Pandas, groupby and count
I have a dataframe say like this
>>> df = pd.DataFrame({'user_id':['a','a','s','s','s'],
'session':[4,5,4,5,5],
'revenue':[-1,0,1,2,1]})
>>> df
revenue session user_id
0 -1 4 a
1 0 5 a
2 1 4 s
3 2 5 s
4 1 5 s
And each value of session and revenue represents a kind of type, and I want to count the number of each kind say the number of revenue=-1
and session=4
of user_id=a
is 1.
And I found simple call count()
function after groupby()
can't output the result I want.
>>> df.groupby('user_id').count()
revenue session
user_id
a 2 2
s 3 3
How can I do that?
Solution 1:
You seem to want to group by several columns at once:
df.groupby(['revenue','session','user_id'])['user_id'].count()
should give you what you want
Solution 2:
pandas >= 1.1: df.value_counts
is available!
From pandas 1.1, this will be my recommended method for counting the number of rows in groups (i.e., the group size). To count the number of non-nan rows in a group for a specific column, check out the accepted answer.
Old
df.groupby(['A', 'B']).size() # df.groupby(['A', 'B'])['C'].count()
New [✓]
df.value_counts(subset=['A', 'B'])
Note that size
and count
are not identical, the former counts all rows per group, the latter counts non-null rows only. See this other answer of mine for more.
Minimal Example
pd.__version__
# '1.1.0.dev0+2004.g8d10bfb6f'
df = pd.DataFrame({'num_legs': [2, 4, 4, 6],
'num_wings': [2, 0, 0, 0]},
index=['falcon', 'dog', 'cat', 'ant'])

▶ GIVEN DATA
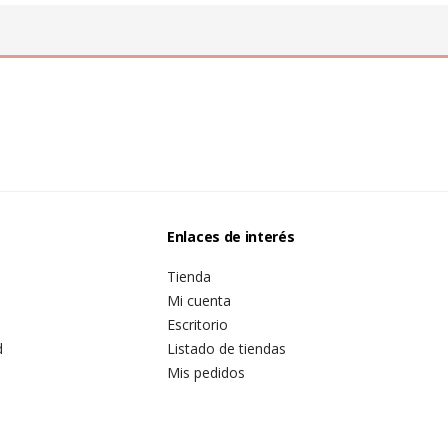
Enlaces de interés
Tienda
Mi cuenta
Escritorio
d
Listado de tiendas
Mis pedidos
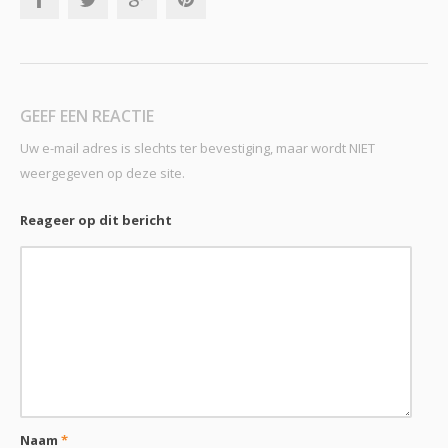
GEEF EEN REACTIE
Uw e-mail adres is slechts ter bevestiging, maar wordt NIET
weergegeven op deze site.
Reageer op dit bericht
Naam
*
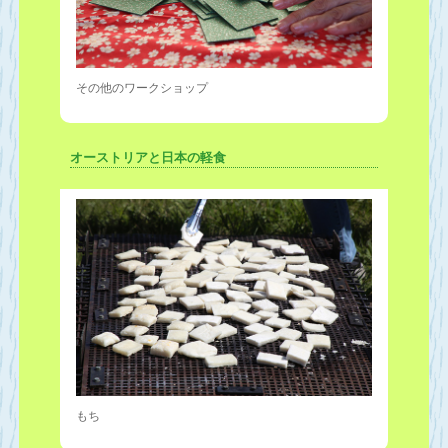
その他のワークショップ
オーストリアと日本の軽食
もち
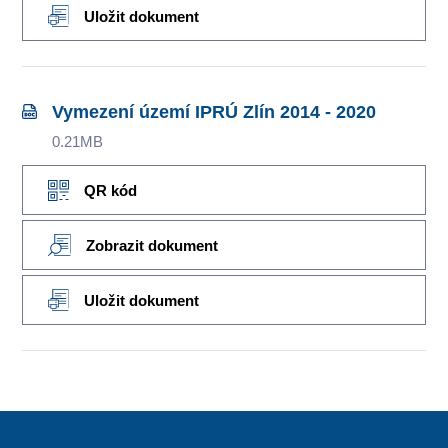
Uložit dokument
Vymezení území IPRÚ Zlín 2014 - 2020
0.21MB
QR kód
Zobrazit dokument
Uložit dokument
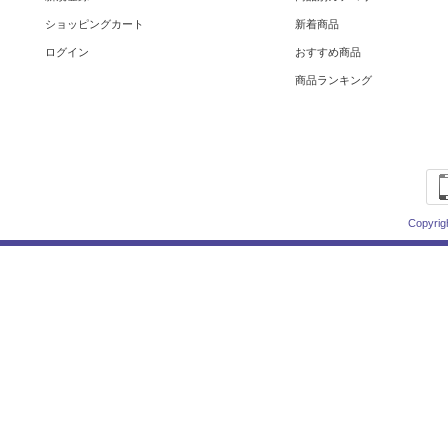
ショッピングカート
新着商品
ログイン
おすすめ商品
商品ランキング
Copyrig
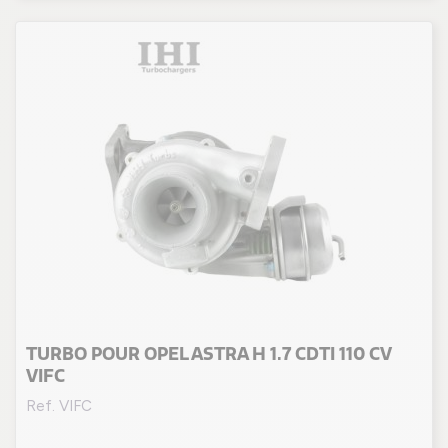
TURBO POUR OPEL ASTRA H 1.7 CDTI 110 CV
VIFC
Ref. VIFC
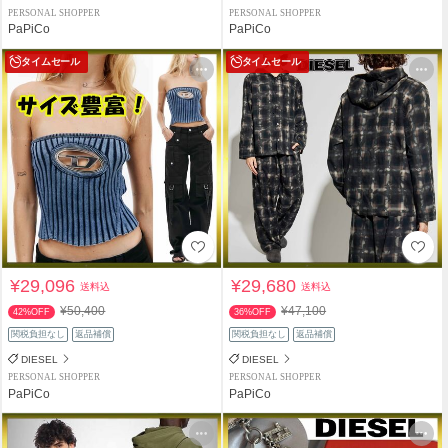
PERSONAL SHOPPER
PERSONAL SHOPPER
PaPiCo
PaPiCo
タイムセール
タイムセール
¥29,096
¥29,680
送料込
送料込
¥50,400
¥47,100
42%OFF
36%OFF
関税負担なし
返品補償
関税負担なし
返品補償
DIESEL
DIESEL
PERSONAL SHOPPER
PERSONAL SHOPPER
PaPiCo
PaPiCo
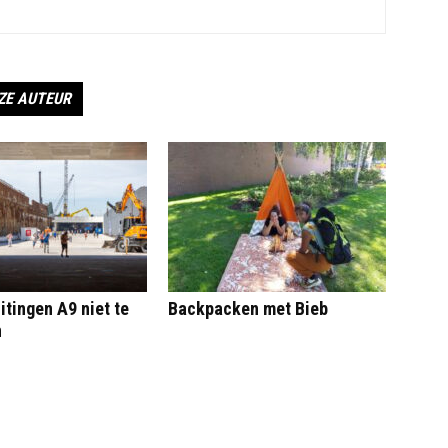
ZE AUTEUR
itingen A9 niet te
Backpacken met Bieb
n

▶ PROMPT A
Could you format the stretch of the entries from the line containing "TURBO POUR OPEL ASTRA H 1.7 CDTI 110 CV" through the end of the entries as a Markdown table with the columns Row and Line, skipping blank lines and leaving the pictures out?
▶ PROMPT B
Can you resume the pandas groupby-and-count thread right after its last line?

▶ RESPONSE AREA A
| Row | Line |
|---|---|
| 1 | TURBO POUR OPEL ASTRA H 1.7 CDTI 110 CV |
| 2 | VIFC |
| 3 | Ref. VIFC |
| 4 | PERSONAL SHOPPER |
| 5 | PERSONAL SHOPPER |
| 6 | PaPiCo |
| 7 | PaPiCo |
| 8 | タイムセール |
| 9 | タイムセール |
| 10 | ¥29,096 |
| 11 | ¥29,680 |
| 12 | 送料込 |
| 13 | 送料込 |
| 14 | ¥50,400 |
| 15 | ¥47,100 |
| 16 | 42%OFF |
| 17 | 36%OFF |
| 18 | 関税負担なし |
| 19 | 返品補償 |
| 20 | 関税負担なし |
| 21 | 返品補償 |
| 22 | DIESEL |
| 23 | DIESEL |
| 24 | PERSONAL SHOPPER |
| 25 | PERSONAL SHOPPER |
| 26 | PaPiCo |
| 27 | PaPiCo |
| 28 | ZE AUTEUR |
| 29 | itingen A9 niet te |
| 30 | Backpacken met Bieb |
| 31 | n |

▶ RESPONSE AREA B
df
num_legs num_wings
falcon 2 2
dog 4 0
cat 4 0
ant 6 0
df.value_counts(subset=['num_legs', 'num_wings'], sort=False)
num_legs num_wings
2 2 1
4 0 2
6 0 1
dtype: int64
Compare this output with
df.groupby(['num_legs', 'num_wings'])['num_legs'].size()
num_legs num_wings
2 2 1
4 0 2
6 0 1
Name: num_legs, dtype: int64
Performance
It's also faster if you don't sort the result:
%timeit df.groupby(['num_legs', 'num_wings'])['num_legs'].count()
%timeit df.value_counts(subset=['num_legs', 'num_wings'], sort=False)
640 µs ± 28.2 µs per loop (mean ± std. dev. of 7 runs, 1000 loops each)
568 µs ± 6.88 µs per loop (mean ± std. dev. of 7 runs, 1000 loops each)
Solution 3:
I struggled with the same issue, made use of the solution provided above. You can actually designate any of the columns to count:
df.groupby(['revenue','session','user_id'])['revenue'].count()
and
df.groupby(['revenue','session','user_id'])['session'].count()
would give the same answer.